Tener una actitud positiva hacia todo, porque el estrés deteriora el sistema inmunológico, altera la digestión, los indispensables procesos respiratorios y otros sistemas vitales.

A continuación damos algunas recetas con plantas medicinales que no son panaceas pero sí muy eficientes como complemento de las recomendaciones anotadas anteriormente_

a)      Tomar diariamente tres infusiones (éstas son el resultado de ponerle agua hirviendo a las plantas) de tres hojas por taza de Juanilama -Lippia alba (Mill) N.E.Br. Verbenaceae.

b)      Tomar tres infusiones diarias de una hoja por taza de Jamaica -Pimenta dioica (L.) Merr. Myrtaceae.

c)      Tomar a media mañana una copita (50 cc) de jugo de repollo crudo –Brassica oleracea L. Brassicaceae.

d)      Hervir rápidamente en una botella de agua (750 cc) un trocito de más o menos 7 cm2 de la corteza de las ramas de indio pelado o jiñocuabe -Bursera simaruba (L.) Sarg-Burseraceae-, dejar enfriar, colar y tomarse esta decocción en tacitas distribuidas a lo largo del día.

e)      Se raya una papa mediana -Solanum tuberosum L.- Solanaceae-, se deja en un vaso con agua y, una vez que se asienta el raspado, se toma esa agua a media mañana durante una semana, repitiéndolo semana de por medio.

f)       Tomar siete gotas de la savia de targuá -Croton draco Cham.& Schlecht.-Euphorbiaceae- en una taza de agua una vez al día, a media mañana, durante 20 días, dejar sin tomar una semana y continuar con esos intervalos.

g)      De la hoja de sábila -aloe vera (L.) Burm. f. Liliaceae- coger una cucharada de gel, es decir de esa carnosidad incolora, diluirla en una taza con agua y tomársela a media mañana todos los días hasta completar 20, descontinuar una semana y proseguir con esos intervalos (cuidado: las partes verdes y los exudados amarillentos son tóxicos o irritantes).

h)      Coger unos cinco trocitos, de más o menos un geme, del tallo o ramitas del mozote –Triumfetta  semitriloba Jacq.-Tiliaceae-, rasparlos para quitarles la epidermis, separar la cáscara ya limpia y dejar ésta junto con los trocitos en un pichel de vidrio con agua. Ésta pronto se pondrá mucilaginosa. Tomar dos o tres vasos al día.

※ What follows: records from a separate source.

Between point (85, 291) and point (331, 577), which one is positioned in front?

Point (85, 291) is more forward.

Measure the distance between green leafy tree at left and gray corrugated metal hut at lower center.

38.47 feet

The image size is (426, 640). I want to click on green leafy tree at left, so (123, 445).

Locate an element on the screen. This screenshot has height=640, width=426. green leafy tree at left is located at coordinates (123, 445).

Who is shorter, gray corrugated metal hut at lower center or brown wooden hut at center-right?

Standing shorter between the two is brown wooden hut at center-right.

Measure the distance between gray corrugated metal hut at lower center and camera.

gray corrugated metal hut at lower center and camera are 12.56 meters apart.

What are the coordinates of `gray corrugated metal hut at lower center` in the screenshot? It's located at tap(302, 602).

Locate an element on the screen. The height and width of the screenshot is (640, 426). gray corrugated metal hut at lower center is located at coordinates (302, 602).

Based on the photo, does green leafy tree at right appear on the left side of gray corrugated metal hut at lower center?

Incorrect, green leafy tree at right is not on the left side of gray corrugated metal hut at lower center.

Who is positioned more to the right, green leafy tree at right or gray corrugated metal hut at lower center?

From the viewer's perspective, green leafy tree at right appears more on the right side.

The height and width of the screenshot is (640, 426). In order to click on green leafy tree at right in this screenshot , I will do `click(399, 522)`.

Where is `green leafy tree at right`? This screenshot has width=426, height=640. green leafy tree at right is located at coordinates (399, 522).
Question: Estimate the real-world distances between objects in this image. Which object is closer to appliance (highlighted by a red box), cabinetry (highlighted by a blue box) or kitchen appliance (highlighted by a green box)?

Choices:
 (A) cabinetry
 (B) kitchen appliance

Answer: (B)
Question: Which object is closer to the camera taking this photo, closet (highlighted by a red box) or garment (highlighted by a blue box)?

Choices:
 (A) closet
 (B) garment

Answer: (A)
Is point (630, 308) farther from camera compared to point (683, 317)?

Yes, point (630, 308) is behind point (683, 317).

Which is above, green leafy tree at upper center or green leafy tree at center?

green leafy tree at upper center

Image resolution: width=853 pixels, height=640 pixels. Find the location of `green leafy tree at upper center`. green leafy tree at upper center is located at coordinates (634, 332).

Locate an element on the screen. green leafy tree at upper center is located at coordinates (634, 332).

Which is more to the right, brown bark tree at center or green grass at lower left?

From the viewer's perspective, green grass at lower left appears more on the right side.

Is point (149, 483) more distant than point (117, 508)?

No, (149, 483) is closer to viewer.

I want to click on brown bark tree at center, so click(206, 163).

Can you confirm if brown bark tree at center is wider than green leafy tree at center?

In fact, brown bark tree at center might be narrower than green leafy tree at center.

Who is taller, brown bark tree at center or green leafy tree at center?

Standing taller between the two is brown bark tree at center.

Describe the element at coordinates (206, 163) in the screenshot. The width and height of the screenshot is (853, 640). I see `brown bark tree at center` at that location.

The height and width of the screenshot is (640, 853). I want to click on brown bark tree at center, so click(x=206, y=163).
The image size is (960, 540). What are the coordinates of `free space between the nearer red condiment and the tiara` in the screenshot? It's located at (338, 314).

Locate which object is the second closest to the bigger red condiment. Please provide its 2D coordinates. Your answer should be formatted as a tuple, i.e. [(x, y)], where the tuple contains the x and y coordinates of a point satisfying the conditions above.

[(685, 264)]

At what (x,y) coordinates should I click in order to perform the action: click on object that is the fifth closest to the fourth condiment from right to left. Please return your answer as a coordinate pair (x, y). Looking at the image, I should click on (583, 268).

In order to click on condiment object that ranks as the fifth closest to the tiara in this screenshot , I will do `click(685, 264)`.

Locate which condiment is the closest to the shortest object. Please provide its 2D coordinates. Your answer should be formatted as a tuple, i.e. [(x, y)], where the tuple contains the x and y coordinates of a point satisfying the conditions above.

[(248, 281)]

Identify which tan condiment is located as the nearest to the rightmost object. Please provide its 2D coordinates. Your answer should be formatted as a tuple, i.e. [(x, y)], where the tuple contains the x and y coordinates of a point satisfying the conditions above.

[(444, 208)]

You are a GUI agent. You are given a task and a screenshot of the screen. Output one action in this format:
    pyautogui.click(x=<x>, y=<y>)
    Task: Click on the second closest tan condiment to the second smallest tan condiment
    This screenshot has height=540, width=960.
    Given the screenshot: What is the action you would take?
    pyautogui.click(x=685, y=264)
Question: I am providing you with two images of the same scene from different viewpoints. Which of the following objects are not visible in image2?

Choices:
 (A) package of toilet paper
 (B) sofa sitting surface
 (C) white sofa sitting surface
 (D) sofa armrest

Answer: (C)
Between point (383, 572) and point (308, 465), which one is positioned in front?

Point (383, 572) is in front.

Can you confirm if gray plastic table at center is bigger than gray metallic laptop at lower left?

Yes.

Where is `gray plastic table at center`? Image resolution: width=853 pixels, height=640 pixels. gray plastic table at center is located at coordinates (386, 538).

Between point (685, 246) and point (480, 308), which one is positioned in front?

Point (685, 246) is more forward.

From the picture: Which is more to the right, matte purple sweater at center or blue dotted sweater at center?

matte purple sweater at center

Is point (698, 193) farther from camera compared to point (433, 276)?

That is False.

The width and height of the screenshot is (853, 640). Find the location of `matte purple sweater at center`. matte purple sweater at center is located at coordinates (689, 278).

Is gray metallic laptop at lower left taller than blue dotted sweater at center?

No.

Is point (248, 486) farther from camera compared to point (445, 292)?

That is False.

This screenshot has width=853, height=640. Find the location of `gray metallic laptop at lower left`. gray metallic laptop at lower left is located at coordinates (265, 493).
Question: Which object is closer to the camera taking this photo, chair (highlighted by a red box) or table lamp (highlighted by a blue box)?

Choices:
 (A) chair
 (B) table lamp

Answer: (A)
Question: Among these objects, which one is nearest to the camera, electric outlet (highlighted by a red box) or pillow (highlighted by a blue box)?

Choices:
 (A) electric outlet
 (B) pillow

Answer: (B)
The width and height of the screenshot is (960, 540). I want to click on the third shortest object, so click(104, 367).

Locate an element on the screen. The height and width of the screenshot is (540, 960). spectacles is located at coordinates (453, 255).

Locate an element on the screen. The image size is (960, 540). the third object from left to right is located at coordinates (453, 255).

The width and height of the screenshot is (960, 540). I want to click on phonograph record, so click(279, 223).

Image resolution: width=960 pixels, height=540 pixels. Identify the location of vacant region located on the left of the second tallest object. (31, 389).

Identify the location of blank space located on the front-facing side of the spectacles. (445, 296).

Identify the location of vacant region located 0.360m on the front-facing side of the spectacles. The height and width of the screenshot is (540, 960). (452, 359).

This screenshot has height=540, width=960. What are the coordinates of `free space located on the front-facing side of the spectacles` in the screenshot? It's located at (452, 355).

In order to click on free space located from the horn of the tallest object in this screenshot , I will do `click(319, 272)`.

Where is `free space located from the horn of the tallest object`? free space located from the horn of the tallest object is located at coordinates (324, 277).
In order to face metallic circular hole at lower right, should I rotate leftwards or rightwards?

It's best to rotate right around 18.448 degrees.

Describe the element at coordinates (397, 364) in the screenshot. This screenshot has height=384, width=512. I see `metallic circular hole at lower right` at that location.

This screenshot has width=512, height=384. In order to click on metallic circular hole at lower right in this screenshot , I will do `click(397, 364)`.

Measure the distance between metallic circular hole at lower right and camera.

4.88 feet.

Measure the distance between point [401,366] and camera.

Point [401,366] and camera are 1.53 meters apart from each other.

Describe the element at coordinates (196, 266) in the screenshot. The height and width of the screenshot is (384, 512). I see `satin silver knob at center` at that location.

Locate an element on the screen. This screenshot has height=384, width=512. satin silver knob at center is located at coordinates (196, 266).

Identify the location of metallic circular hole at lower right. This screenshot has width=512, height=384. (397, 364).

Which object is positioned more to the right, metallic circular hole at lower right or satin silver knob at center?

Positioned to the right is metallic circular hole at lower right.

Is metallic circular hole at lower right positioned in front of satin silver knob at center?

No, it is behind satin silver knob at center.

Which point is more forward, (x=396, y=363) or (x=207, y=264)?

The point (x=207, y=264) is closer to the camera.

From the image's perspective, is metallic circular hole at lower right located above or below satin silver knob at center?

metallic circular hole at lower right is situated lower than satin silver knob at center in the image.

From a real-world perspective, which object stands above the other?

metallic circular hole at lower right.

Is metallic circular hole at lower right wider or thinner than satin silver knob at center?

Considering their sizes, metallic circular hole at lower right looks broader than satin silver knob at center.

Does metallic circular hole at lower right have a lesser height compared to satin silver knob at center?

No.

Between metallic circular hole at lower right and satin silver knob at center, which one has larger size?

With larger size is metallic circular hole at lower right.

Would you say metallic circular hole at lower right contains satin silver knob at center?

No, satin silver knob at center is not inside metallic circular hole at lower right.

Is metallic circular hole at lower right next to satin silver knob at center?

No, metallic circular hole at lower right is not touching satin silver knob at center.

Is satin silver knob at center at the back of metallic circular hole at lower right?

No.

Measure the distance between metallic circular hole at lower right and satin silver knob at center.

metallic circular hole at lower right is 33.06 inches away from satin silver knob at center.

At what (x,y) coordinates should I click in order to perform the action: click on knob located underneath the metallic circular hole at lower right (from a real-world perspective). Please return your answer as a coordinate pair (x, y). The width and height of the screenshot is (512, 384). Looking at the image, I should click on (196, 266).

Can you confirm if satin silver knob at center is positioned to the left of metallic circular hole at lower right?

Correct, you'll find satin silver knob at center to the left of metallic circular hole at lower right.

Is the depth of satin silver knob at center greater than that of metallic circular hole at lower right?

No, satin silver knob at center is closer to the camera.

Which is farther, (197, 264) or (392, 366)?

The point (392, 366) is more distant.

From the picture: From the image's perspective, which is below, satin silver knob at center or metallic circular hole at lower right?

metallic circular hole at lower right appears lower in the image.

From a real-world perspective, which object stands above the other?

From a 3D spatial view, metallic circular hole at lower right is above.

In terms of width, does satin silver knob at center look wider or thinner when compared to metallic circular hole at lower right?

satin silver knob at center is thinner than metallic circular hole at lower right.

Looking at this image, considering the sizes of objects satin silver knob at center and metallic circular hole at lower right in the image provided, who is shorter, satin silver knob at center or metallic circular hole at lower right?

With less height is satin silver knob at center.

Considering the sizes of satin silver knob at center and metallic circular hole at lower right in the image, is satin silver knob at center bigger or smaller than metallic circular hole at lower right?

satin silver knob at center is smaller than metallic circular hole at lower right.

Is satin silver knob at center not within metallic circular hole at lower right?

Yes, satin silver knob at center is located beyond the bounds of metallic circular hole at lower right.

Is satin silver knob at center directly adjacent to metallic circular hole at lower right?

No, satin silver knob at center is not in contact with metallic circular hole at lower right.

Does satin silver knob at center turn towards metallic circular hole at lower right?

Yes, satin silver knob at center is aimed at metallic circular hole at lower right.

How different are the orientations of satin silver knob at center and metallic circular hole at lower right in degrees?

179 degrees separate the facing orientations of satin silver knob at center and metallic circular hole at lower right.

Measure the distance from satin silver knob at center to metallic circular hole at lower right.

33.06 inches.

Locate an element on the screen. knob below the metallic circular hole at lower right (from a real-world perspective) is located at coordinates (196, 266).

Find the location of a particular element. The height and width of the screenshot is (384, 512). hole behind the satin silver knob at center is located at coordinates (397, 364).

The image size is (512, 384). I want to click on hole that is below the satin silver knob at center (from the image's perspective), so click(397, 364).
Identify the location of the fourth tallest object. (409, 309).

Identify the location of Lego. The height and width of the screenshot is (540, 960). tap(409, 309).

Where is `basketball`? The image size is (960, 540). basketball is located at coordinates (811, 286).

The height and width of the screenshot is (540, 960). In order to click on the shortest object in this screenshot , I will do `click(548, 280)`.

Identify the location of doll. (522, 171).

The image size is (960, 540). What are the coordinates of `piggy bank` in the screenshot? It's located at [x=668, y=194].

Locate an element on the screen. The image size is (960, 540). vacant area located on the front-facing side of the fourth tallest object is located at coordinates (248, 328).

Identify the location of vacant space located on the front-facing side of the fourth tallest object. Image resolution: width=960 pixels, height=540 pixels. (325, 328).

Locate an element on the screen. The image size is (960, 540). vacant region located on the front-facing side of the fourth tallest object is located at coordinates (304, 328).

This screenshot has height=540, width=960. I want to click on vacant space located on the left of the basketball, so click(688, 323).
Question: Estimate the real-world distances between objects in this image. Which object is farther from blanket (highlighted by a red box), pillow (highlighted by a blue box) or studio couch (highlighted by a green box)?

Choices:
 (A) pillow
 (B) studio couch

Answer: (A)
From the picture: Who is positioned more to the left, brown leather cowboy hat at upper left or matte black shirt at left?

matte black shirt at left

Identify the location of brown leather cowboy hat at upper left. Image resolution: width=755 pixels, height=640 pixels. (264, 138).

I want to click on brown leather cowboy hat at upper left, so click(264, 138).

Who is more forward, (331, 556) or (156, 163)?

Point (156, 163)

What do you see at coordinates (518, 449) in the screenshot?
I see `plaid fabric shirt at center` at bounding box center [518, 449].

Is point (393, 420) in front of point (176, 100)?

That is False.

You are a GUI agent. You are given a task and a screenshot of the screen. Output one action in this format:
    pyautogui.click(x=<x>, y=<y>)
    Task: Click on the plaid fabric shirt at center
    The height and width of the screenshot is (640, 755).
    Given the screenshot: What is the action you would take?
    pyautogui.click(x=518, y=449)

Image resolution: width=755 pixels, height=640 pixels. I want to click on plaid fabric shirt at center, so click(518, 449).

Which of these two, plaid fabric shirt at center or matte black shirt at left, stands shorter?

i)        Hervir media cucharadita de semillas de linaza -Linum usitatissimun L. Linaceae- y, quitando la olla del fuego, adicionar tres flores de manzanilla -Matricaria recutita L. Asteraceae- y tres hojitas -ojalá con flores- de juanilama, dejar reposar unos 10 minutos y, agregándole unas semillas de la linaza, tomar la infusión en el desayuno y dos más durante el día.

Advertencias: (1) No utilizar utensilios de plástico, aluminio ni teflón; sí de acero, enlozados, de arcilla y pyrex. (2) Puede combinarse recetas a comodidad o variarlas; por ejemplo, para casos extremos -úlceras sangrantes- es muy importante iniciar con targuá (item f), sábila (item g) y la infusión (item i). (3) Los vegetales que se usen deben ser cultivados orgánicamente.